SEC okays Filinvest P11-B bond issue

MANILA, Philippines—The Securities and Exchange Commission has approved a seven-year retail bond issue worth P11 billion planned by Filinvest Land Inc., which is raising fresh funds for expansion projects this year.

The FLI bonds will be offered in two tranches beginning with a P7 billion issuance on June 8 while the remaining P4 billion will be issued by the third quarter, according to documents from the SEC.

The seven-year bonds will carry a fixed interest rate equivalent to comparative PDST-F rate plus a spread of 60 to 125 basis points. The indicative rate is a range of 5.7658-6.4158 percent per annum for the first tranche. Interest on the bonds due 2019 will be payable quarterly.

Proceeds from offering will partially finance projects to be undertaken by the company in 2012, during which FLI has set a capital spending budget of P14.9 billion.

The projects to be funded by FLI are broken down as follows: high-rise projects in Metro Manila and Cebu (P1.95 billion); medium-rise projects in Metro Manila, Davao City and Rizal (P5.45 billion); investment properties in Metro Manila, Cavite and Cebu City (P3.87 billion); subdivisions in Metro Manila, Cavite, Cebu City and other provinces (P3.08 billion); and, land acquisition in Rizal, Pasig, Cebu and Quezon City (P538.33 million).

BDO Capital, BPI Capital, First Metro Investment Corp. and HSBC are the joint lead underwriters of the offering.

A minimum purchase of P50,000 shall be considered for acceptance. Purchases in excess of the minimum shall be in multiples of P10,000.

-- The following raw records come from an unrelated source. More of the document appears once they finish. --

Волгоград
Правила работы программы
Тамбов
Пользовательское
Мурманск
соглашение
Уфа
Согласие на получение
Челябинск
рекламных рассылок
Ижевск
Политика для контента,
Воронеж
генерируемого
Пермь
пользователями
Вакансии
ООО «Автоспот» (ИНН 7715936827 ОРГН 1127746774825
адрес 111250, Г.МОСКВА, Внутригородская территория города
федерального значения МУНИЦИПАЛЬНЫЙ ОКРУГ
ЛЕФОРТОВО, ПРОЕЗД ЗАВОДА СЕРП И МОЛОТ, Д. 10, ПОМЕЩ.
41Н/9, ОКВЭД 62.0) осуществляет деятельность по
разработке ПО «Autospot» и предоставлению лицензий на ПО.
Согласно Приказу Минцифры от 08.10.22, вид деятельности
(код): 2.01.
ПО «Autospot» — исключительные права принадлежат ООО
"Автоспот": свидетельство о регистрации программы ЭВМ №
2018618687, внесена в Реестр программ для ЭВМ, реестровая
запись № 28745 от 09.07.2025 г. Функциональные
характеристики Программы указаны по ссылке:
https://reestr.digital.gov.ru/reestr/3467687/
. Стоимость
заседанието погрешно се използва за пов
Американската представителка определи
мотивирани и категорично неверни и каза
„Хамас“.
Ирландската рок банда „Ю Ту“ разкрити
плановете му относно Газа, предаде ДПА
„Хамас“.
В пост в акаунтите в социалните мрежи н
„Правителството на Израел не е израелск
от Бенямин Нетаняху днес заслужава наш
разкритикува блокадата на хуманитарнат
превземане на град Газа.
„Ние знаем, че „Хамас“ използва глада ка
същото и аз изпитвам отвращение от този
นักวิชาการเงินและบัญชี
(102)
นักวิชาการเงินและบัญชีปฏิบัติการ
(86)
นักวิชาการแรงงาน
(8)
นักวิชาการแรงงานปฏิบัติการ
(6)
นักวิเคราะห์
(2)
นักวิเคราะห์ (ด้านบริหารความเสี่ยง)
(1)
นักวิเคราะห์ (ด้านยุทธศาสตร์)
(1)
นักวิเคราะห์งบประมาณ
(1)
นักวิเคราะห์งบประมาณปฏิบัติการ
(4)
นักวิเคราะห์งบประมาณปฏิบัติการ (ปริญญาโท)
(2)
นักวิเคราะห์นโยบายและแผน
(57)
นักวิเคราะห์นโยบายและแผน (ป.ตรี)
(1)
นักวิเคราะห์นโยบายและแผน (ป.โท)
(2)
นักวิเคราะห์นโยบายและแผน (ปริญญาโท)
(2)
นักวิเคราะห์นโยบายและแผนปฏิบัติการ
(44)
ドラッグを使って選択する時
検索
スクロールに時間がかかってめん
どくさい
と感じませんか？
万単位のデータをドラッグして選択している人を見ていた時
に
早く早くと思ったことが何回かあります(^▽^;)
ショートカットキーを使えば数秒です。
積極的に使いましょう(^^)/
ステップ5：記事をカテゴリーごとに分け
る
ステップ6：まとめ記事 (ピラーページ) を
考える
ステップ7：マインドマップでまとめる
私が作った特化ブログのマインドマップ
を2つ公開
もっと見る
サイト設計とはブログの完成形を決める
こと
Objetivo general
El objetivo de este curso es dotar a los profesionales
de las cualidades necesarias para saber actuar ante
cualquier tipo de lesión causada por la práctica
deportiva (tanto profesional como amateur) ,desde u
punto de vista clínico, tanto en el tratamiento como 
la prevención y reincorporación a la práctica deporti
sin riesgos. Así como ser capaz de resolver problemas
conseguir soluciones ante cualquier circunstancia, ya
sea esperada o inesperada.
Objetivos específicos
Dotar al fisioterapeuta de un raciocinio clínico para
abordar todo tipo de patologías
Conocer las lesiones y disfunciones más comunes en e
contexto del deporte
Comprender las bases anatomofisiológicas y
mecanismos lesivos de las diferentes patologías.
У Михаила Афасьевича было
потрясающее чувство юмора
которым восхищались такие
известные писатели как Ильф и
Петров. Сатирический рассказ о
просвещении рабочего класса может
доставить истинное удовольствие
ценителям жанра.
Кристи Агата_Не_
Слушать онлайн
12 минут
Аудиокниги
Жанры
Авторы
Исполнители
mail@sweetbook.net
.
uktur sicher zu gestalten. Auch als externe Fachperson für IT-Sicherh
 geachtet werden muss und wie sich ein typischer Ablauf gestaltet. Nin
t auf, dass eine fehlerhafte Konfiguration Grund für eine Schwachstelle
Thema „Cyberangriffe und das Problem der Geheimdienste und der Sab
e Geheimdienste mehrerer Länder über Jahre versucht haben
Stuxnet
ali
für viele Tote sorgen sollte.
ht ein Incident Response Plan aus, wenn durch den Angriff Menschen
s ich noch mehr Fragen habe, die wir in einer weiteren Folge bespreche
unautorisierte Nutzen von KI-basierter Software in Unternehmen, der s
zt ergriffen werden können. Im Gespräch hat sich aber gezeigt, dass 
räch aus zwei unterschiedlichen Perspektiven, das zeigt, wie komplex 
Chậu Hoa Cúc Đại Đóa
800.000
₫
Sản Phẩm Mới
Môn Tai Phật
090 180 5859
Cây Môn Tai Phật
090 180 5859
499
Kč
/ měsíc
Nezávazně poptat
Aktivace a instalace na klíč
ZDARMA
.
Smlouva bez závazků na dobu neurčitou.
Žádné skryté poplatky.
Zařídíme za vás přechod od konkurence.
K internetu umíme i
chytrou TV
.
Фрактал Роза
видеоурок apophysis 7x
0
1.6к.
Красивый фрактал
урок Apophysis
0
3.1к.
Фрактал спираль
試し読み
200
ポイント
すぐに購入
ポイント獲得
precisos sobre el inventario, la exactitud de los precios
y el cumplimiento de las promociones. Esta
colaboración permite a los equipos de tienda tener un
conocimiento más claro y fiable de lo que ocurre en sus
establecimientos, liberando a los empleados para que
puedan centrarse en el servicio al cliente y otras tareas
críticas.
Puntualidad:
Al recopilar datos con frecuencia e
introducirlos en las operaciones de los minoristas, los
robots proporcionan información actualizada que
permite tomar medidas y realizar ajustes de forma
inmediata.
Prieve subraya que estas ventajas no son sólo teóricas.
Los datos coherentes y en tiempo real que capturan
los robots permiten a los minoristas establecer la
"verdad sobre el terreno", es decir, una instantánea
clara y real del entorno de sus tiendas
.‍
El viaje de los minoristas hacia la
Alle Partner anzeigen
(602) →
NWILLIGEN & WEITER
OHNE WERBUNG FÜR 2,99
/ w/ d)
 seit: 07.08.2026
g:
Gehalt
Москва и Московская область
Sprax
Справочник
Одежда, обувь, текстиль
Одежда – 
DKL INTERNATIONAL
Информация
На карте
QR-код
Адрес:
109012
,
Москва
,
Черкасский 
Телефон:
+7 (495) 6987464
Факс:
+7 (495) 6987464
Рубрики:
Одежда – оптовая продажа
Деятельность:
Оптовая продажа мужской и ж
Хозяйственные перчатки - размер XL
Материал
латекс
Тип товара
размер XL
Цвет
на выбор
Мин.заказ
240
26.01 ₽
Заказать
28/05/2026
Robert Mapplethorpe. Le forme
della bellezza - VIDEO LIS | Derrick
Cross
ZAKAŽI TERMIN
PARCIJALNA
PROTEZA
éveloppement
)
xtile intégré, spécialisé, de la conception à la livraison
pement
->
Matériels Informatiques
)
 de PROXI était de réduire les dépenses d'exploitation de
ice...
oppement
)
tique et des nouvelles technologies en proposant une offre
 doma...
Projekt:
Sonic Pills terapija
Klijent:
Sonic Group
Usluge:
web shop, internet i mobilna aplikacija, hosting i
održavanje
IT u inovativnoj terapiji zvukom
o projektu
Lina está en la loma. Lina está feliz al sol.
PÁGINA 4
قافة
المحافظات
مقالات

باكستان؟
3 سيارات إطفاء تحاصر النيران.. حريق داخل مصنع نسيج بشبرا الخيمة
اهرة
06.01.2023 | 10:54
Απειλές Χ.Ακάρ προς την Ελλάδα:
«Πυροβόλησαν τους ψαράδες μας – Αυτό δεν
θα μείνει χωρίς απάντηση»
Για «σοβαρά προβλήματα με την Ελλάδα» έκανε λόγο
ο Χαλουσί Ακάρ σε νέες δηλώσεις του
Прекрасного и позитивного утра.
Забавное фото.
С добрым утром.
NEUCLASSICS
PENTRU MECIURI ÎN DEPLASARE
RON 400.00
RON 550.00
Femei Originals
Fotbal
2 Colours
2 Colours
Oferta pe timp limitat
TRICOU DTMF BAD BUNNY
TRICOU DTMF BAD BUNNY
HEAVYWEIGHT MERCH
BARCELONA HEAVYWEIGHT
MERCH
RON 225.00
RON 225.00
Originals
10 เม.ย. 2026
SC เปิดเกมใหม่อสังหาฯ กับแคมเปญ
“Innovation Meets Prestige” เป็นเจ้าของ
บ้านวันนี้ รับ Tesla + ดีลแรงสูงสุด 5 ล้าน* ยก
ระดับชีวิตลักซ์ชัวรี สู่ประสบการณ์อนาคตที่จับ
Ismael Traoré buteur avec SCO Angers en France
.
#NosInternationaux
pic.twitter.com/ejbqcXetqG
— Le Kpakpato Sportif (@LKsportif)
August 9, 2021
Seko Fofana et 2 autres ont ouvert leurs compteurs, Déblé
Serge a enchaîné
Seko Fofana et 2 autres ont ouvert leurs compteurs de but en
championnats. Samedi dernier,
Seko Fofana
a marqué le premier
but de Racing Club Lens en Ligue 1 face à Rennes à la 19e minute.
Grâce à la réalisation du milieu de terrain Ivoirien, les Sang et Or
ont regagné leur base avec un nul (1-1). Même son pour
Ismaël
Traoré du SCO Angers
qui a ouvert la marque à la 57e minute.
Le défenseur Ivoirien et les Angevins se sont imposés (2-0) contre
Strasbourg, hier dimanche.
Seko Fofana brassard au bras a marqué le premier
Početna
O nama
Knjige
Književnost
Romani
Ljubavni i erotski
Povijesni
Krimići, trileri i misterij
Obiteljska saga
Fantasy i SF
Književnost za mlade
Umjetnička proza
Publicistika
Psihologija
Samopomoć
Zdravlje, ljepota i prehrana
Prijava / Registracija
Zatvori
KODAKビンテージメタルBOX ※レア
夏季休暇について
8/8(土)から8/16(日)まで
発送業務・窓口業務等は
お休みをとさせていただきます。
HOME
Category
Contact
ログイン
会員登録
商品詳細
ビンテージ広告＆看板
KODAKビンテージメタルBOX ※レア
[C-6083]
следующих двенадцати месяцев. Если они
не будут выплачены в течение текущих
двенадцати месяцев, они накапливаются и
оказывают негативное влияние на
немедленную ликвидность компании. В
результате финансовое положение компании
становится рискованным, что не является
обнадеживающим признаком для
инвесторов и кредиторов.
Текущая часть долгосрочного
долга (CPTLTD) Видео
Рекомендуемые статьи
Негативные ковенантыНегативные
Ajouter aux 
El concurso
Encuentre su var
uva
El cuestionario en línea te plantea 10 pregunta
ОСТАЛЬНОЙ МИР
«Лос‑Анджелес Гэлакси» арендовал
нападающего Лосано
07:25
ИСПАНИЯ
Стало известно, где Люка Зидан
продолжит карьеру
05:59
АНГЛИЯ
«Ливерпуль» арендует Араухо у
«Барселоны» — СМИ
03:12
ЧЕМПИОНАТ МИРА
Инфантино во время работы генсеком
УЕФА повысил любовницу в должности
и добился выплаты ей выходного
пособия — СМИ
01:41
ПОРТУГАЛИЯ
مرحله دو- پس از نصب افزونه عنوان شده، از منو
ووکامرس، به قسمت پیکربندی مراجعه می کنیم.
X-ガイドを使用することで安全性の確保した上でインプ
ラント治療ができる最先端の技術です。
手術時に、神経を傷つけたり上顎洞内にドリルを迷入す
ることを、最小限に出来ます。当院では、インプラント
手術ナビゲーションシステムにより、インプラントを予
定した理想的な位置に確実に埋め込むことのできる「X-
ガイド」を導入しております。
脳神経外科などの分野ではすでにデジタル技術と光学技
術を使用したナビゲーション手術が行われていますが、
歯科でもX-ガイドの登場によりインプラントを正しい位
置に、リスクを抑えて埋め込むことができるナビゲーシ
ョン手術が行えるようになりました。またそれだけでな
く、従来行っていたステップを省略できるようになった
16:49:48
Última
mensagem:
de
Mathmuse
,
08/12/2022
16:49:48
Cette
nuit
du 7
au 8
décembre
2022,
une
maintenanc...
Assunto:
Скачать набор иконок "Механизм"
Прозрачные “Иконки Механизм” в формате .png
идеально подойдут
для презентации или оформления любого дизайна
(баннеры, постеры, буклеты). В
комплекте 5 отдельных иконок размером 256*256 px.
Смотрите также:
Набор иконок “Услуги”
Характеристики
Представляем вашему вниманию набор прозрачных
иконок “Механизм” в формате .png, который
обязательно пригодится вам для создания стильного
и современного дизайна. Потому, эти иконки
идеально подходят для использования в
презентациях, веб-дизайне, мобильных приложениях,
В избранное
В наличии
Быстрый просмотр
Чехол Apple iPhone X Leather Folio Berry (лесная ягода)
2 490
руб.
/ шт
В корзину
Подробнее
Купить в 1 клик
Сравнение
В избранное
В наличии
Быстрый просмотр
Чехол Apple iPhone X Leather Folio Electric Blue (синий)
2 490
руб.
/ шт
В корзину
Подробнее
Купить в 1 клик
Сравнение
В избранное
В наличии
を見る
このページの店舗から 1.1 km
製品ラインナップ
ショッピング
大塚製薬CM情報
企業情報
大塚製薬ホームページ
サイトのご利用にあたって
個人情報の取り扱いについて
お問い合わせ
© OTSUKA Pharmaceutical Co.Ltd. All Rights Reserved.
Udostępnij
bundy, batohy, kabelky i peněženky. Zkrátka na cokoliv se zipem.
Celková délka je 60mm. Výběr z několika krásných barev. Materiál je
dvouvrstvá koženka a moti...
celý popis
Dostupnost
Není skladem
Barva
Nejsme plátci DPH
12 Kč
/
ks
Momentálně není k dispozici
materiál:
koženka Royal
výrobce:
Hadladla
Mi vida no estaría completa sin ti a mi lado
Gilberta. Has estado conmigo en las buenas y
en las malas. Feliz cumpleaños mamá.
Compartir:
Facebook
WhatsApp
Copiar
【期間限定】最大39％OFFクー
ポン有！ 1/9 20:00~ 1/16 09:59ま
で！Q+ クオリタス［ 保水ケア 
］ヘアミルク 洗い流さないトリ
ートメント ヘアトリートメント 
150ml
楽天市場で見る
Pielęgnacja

The proposed P11 billion offering was rated triple-A by local credit watcher Philippine Rating Services Corp. which cited the following factors: healthy growth of real estate and leasing operations resulting in strong income generation; diversified portfolio; sound debt position and financial flexibility; established brand name; and favorable economic and industry conditions.